Question

When an aluminum bar is connected between a hot reservoir at 860 K and a cold reservoir at 348 K, 2.40 kJ of energy is transferred by heat from the hot reservoir to the cold reservoir

(a) In this irreversible process, calculate the change in entropy of the hot reservoir.
_______ J/K
(b) In this irreversible process, calculate the change in entropy of the cold reservoir.
_______ J/K
(c) In this irreversible process, calculate the change in entropy of the Universe, neglecting any change in entropy of the aluminum rod.
_______ J/K
(d) Mathematically, why did the result for the Universe in part (c) have to be positive?

Answer 1

a)
`\Delta S_(in) = 2.791\,(J)/(K)`, b)
`\Delta S_(out) = 6.897\,(J)/(K)`, c)
`S_(gen) = 4.106\,(J)/(K)`, d) Due to irreversibilities due to temperature differences.

Step-by-step explanation:

a) The change in entropy of the hot reservoir is:

`\Delta S_(in) = (2400\,J)/(860\,K)`

`\Delta S_(in) = 2.791\,(J)/(K)`

b) The change in entropy of the cold reservoir is:

`\Delta S_(out) = (2400\,J)/(348\,K)`

`\Delta S_(out) = 6.897\,(J)/(K)`

c) The total change in entropy of the Universe is modelled after the Second Law of Thermodynamics.

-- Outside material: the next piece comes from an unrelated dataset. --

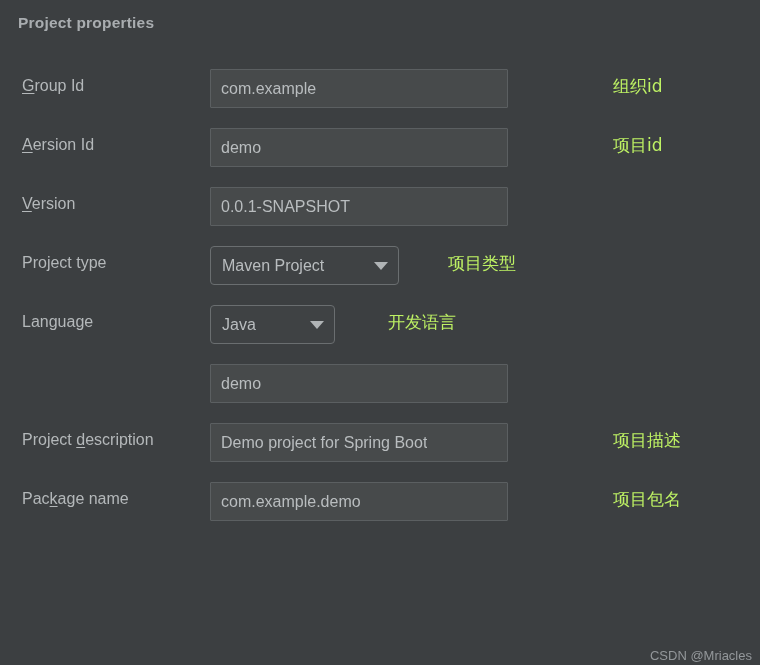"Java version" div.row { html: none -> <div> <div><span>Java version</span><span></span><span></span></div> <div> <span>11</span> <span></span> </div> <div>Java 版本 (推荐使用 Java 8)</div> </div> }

Let assume that process is steady:

`\Delta S_(in) - \Delta S_(out) + S_(gen) = 0`

`S_(gen) = \Delta S_(out) - \Delta S_(in)`

`S_(gen) = 6.897\,(J)/(K) - 2.791\,(J)/(K)`

`S_(gen) = 4.106\,(J)/(K)`

d) Since irreversibilities create entropy as process goes by. The main source of irreversibilities is the existence of temperature differences.